14. Azar Nafisi – Most books from Middle East have this reputation of being sob stories. Not that I mean to disbelieve, disregard or undermine their miseries/stories, just that Azar Nafisi’s memoir ‘Reading Lolita in Tehran’ was different. Azar is an independent, educated professor in changing Iran who struggles to keep both her freedom as a woman and her love for literature that is gradually being banned in increasingly totalitarian government. She rebels in a simple manner – starts a secret book club with her students, a risky activity for which both she and her students can be brutally punished. Her students too are women who share same love (for books) and struggle – even though they all have different backgrounds. What I love most about this book is how beautifully they discuss and dissect various English classics – The Great Gatsby, Madame Bovary, Lolita, Daisy Miller (all banned books in Iran) – it takes several readings and deeper understanding to be able to critique classics in such a readable manner.

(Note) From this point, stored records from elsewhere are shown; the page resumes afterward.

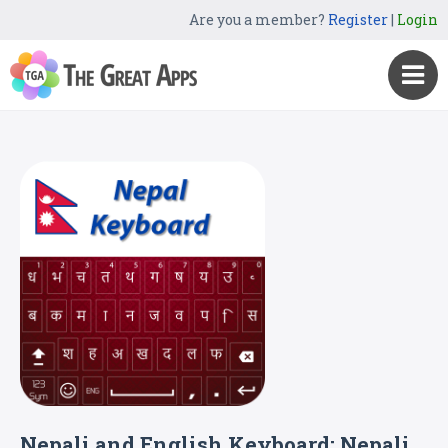
Are you a member?
Register
|
Login
Nepali and English Keyboard: Nepali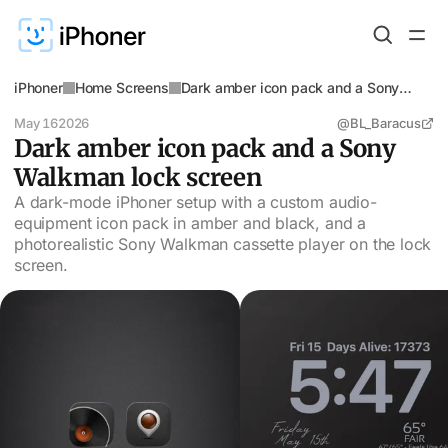
iPhoner
Home Screens
Dark amber icon pack and a Sony
Walkman lock screen
May 16
2026
@BL_Baracus
Dark amber icon pack and a Sony
Walkman lock screen
A dark-mode iPhoner setup with a custom audio-
equipment icon pack in amber and black, and a
photorealistic Sony Walkman cassette player on the lock
screen.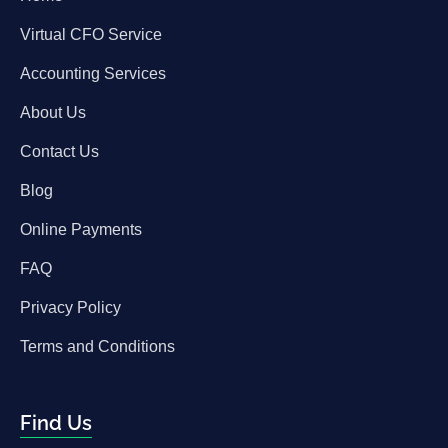
Virtual CFO Service
Accounting Services
About Us
Contact Us
Blog
Online Payments
FAQ
Privacy Policy
Terms and Conditions
Find Us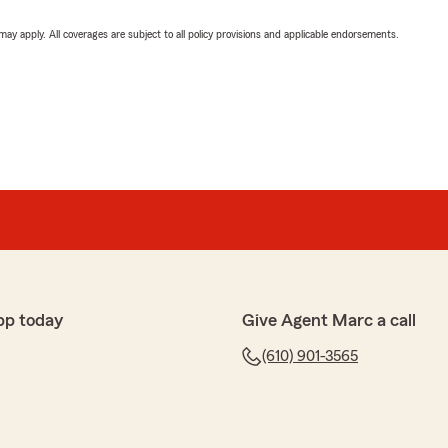
 may apply. All coverages are subject to all policy provisions and applicable endorsements.
pp today
Give Agent Marc a call
(610) 901-3565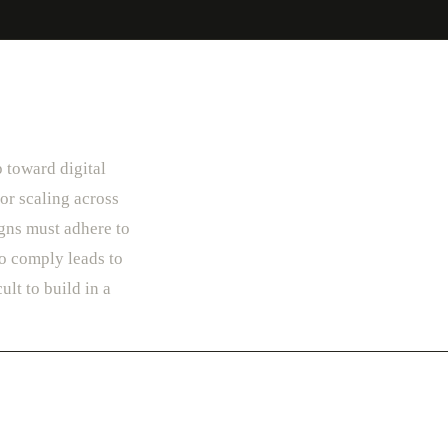
p toward digital
or scaling across
gns must adhere to
to comply leads to
ult to build in a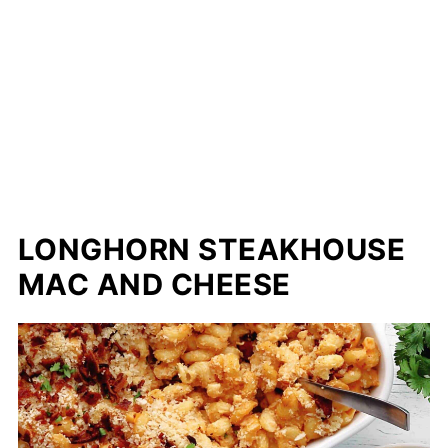
LONGHORN STEAKHOUSE
MAC AND CHEESE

15. William Dalrymple – His book ‘City of Djinns’ is fantastic travel memoir about his stay in Delhi. Reading this book filled me with regret and shame that why wasn’t I the one to uncover the anecdotes and history of the city (Delhi) I call home and spent most of my adult life in. This foreigner was more curious than us residents that he researched the facts and did it so well that he soon had enough stuff to write his next book. (Regret and shame has long since gone with the realisation that I have made a choice to have a job with regular hours and regular pay to pay off my loans. Till then, my priority remains to enrich and entertain myself with good books and movies. Lame, but truth.) Pico Iyer, Paul Theroux, Bill Bryson and Gerald Durrell are my other favourite travel writers. And while we are at it, do watch Michael Wood’s documentary films, especially ‘The Story of India’. Mark Twain
All the authors that have made to my this list are ones that have struck either stuck personal chord or lead to a (self) discovery. Ask me about writing style, genre or individual books, my list would change.

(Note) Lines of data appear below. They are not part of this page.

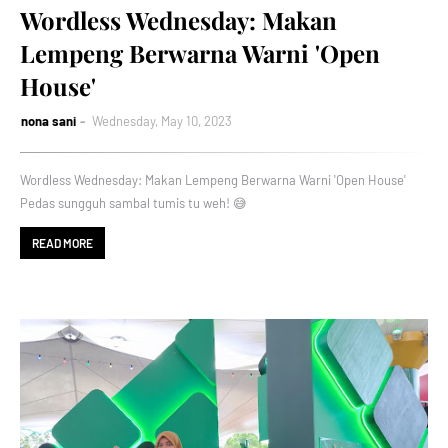
Wordless Wednesday: Makan
Lempeng Berwarna Warni 'Open
House'
nona sani
Wednesday, May 10, 2023
Wordless Wednesday: Makan Lempeng Berwarna Warni 'Open House'
Pedas sungguh sambal tumis tu weh! 😅
READ MORE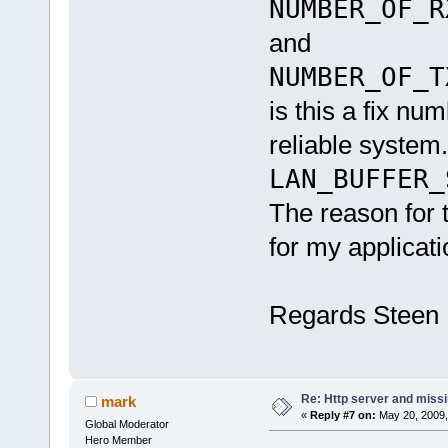
NUMBER_OF_R
and
NUMBER_OF_T
is this a fix nu
reliable system.
LAN_BUFFER
The reason for 
for my applicat
Regards Steen
Re: Http server and miss
mark
«
Reply #7 on:
May 20, 2009,
Global Moderator
Hero Member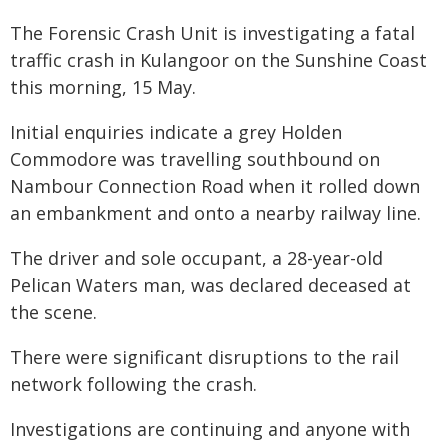
The Forensic Crash Unit is investigating a fatal
traffic crash in Kulangoor on the Sunshine Coast
this morning, 15 May.
Initial enquiries indicate a grey Holden
Commodore was travelling southbound on
Nambour Connection Road when it rolled down
an embankment and onto a nearby railway line.
The driver and sole occupant, a 28-year-old
Pelican Waters man, was declared deceased at
the scene.
There were significant disruptions to the rail
network following the crash.
Investigations are continuing and anyone with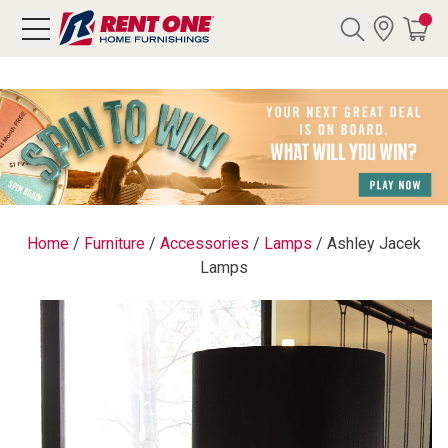
Search
Y CATEGORY
chool Sale
Home
/
Furniture
/
Accessories
/
Lamps
/
Ashley Jacek
Lamps
als
E
rs
below
Pre-Rented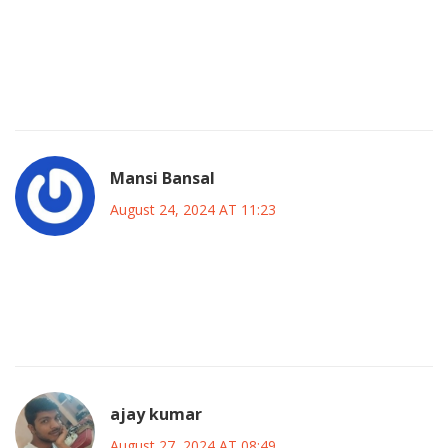
While the article highlights her achievements, it glosses
over the underlying industry pressures that likely
exacerbated her personal struggles, a pattern common
among many stars.
Mansi Bansal
August 24, 2024 AT 11:23
Shannen’s story is a reminder of how art and personal
sacrifice intertwine; we should honor her for both her
on‑screen brilliance and off‑screen courage.
ajay kumar
August 27, 2024 AT 08:49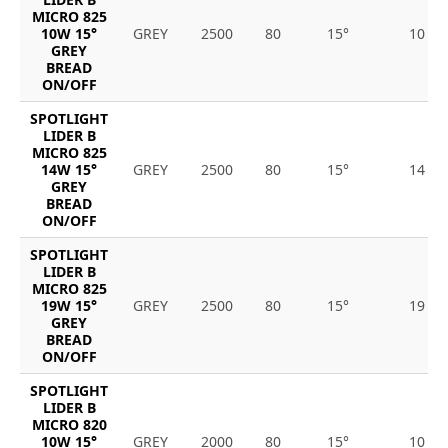
MICRO 825
10W 15°
GREY
2500
80
15°
10
GREY
BREAD
ON/OFF
SPOTLIGHT
LIDER B
MICRO 825
14W 15°
GREY
2500
80
15°
14
GREY
BREAD
ON/OFF
SPOTLIGHT
LIDER B
MICRO 825
19W 15°
GREY
2500
80
15°
19
GREY
BREAD
ON/OFF
SPOTLIGHT
LIDER B
MICRO 820
10W 15°
GREY
2000
80
15°
10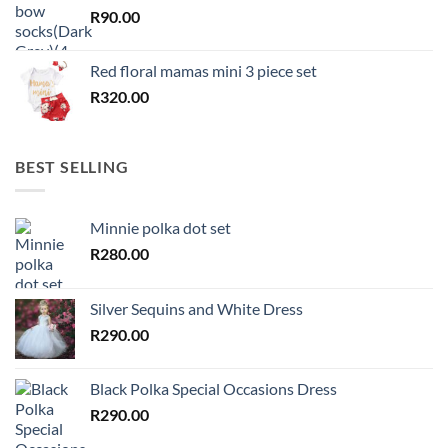
R
90.00
Red floral mamas mini 3 piece set
R
320.00
BEST SELLING
Minnie polka dot set
R
280.00
Silver Sequins and White Dress
R
290.00
Black Polka Special Occasions Dress
R
290.00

P.S: You can skip reading this part. Also, it would be unfair not to mention other pleasures such as Mark Twain, Jules Verne, Stevenson, Carroll for adventure; H. G. Wells, Clarke and Adams for sci-fi, Irving Wallace, Erich Segal, Archer, Harold Robbins (this could be a shocker), J.D. Salinger, one-book wonders such as Harper Lee, not to mention Murakami, A.S. Byatt, Margaret Atwood, Capote and some good Indian authors as Shashi Tharoor, Upmanyu Chatterjee (not read his later books), Ruskin Bond. I have also had good time reading mystery and fantasy novels from lesser known (but good) blogger-authors such as J. A. Konrath and Lynn Viehl.